Castleford Tigers chief executive Richard Wright still believes the cub can go ahead with plans for a new stadium.
The Tigers are now focusing on their own plans after the idea of a groundshare with Wakefield Trinity was ruled out by the Wildcats.
“We agreed to the study on the possibility of sharing a stadium,” Wright told the Super League Show.
“That now will not happen, so for us it is now going full steam ahead for our own project at Glasshoughton.”
“Had the feasibility study on the ground share gone ahead we would certainly have considered the findings and would have consult with fans about it.
“It would have given us food for thought and we certainly had not ruled the idea out of moving to junction 30 if the study had given us every reason to do so.”
Instead Castleford will go it alone, as will Wakefield, with the Tigers planning a new stadium at Junction 32, a site that already includes a major shopping centre and other attractions.
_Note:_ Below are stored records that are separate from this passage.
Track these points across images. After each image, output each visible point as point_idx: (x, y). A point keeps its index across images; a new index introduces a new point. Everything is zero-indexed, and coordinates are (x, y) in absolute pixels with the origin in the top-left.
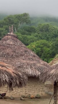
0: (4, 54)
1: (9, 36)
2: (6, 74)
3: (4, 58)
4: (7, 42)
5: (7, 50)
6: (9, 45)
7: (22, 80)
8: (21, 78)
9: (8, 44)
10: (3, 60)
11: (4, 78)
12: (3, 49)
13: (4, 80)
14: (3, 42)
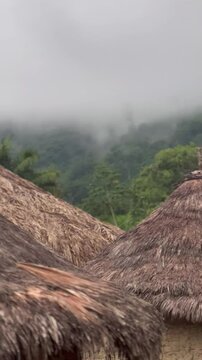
0: (175, 243)
1: (195, 181)
2: (51, 315)
3: (175, 259)
4: (188, 202)
5: (186, 229)
6: (194, 211)
7: (125, 333)
8: (121, 327)
9: (190, 210)
10: (170, 265)
11: (43, 328)
12: (173, 228)
13: (45, 335)
14: (173, 203)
“Our project at Junction 32 is ideal, as it already has a major leisure destination, with shopping, a ski slope and restaurants and there is plans for a surf world centre too.
“It has over 3,500,000 visitors a year there already and is a marketing man’s dream I imagine for a stadium to be put there.
“It’s a great location with great links and we’ve developed this project for the last five years. We are well on track with it and have an outline consent for it all. So there are many good things about it.
“We don’t know much about Wakefield’s junction 30 scheme.”
With the RFL confirming that Super League cannot expand beyond 14 clubs Castleford are one of the favourites to be excluded from the top flight, alongside Wakefield and Salford.
Much is likely to depend on which club is the most advanced with their stadium plans at the time of the license decision.